# Exercice
Réécrivez le passage du texte sur la régionalisation de l'emploi en commençant à « Afin de renforcer » et en vous arrêtant après « un double objectif. ». Remplacez « tout à l'heure » par « dans un instant ».

# Texte présenté
'''
J'en viens au sujet de la régionalisation de la compétence « emploi », qui n'est pas abordé dans le texte, mais qui a été mis sur la table par l'Association des régions de France (ARF). En effet, dès lors que la région est compétente en matière de développement économique, de formation professionnelle et d'apprentissage, pourquoi ne pas aller au bout de la logique en lui confiant également la compétence « emploi » ?

Tout en conservant les règles actuelles nationales pour l'indemnisation des demandeurs d'emploi, l'ARF propose ainsi une expérimentation pour décentraliser l'accompagnement des demandeurs d'emploi aux régions volontaires, en leur transférant les crédits nécessaires de l'Etat et en prévoyant des conventions d'objectifs et de moyens conclues avec chaque acteur de la politique de l'emploi : Pôle emploi bien sûr, mais aussi les missions locales, Cap emploi, les maisons de l'emploi, ou encore les structures en charge des plans locaux d'insertion pluriannuels pour l'insertion et l'emploi (Plie)... Cette proposition ne peut cependant pas, selon moi, être portée par un amendement parlementaire, en raison, là encore, des règles très rigoureuses de recevabilité financière découlant de l'article 40 de la Constitution. J'observe avec satisfaction que lors de son audition jeudi dernier au Sénat, la ministre la décentralisation s'est dite ouverte à une expérimentation pour transférer certaines compétences en matière d'emploi aux régions, sans en définir toutefois, ni la portée, ni les modalités.

Afin de renforcer le rôle des régions en matière d'emploi tout en conservant les avancées de la loi du 5 mars dernier relative à la formation professionnelle, je vous proposerai tout à l'heure un amendement qui poursuit un double objectif.

D'une part, il renforce les missions de Pôle emploi, sur lesquelles devront se caler celles de tous les autres acteurs de la politique de l'emploi, tout en accélérant la déconcentration de l'opérateur public au niveau régional. D'autre part, il donne un rôle de chef de file aux régions pour coordonner l'action des différents intervenants, en modifiant au profit de celles-ci la gouvernance des comités régionaux de l'emploi, de la formation et de l'orientation professionnelles (Crefop), créés par la loi du 5 mars dernier.

Cet amendement trace un chemin, il initie une dynamique, sans bouleverser le paysage institutionnel actuel. Pôle emploi a vocation à devenir à moyen terme l'opérateur de référence en matière d'emploi : des structures comme les missions locales et les Cap emploi doivent en devenir des émanations, tandis que le rôle des Plie et des maisons de l'emploi doit être évalué en toute objectivité pour déterminer au cas par cas leur plus-value. En outre, le Gouvernement devrait choisir un seul financeur public par type de structure, afin de supprimer les financements croisés devenus incompréhensibles. Les régions ont quant à elles un rôle à jouer pour mettre un terme à la « cacophonie » et au « capharnaüm » actuels, bousculer les habitudes et les inerties de certaines structures, et endosser la responsabilité politique des actions menées sur leur territoire. Trop d'énergie est dépensée pour coordonner les acteurs de la politique de l'emploi, au détriment des demandeurs d'emploi et des entreprises.
'''
# Matériel fourni
'''
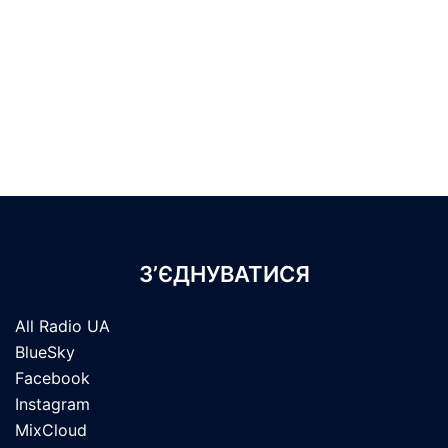
З’ЄДНУВАТИСЯ
All Radio UA
BlueSky
Facebook
Instagram
MixCloud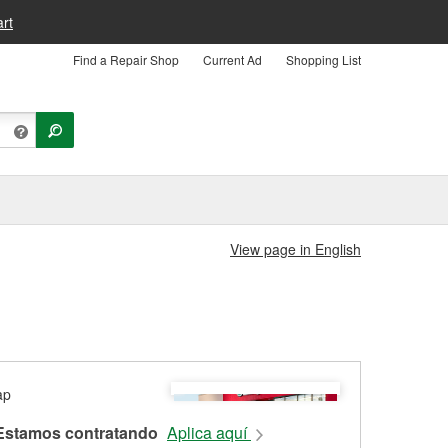
rt
Find a Repair Shop
Current Ad
Shopping List
View page in English
Estamos contratando
Aplica aquí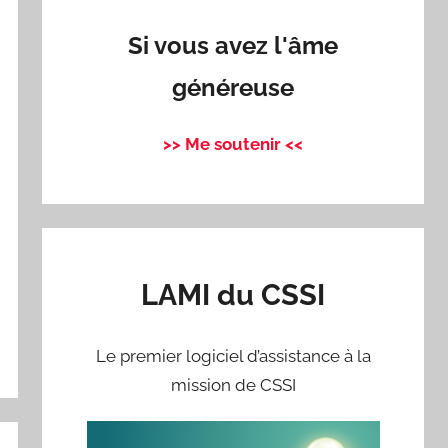
Si vous avez l'âme
généreuse
>> Me soutenir <<
LAMI du CSSI
Le premier logiciel d’assistance à la
mission de CSSI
'''
# Zone de réponse
Afin de renforcer le rôle des régions en matière d'emploi tout en conservant les avancées de la loi du 5 mars dernier relative à la formation professionnelle, je vous proposerai dans un instant un amendement qui poursuit un double objectif.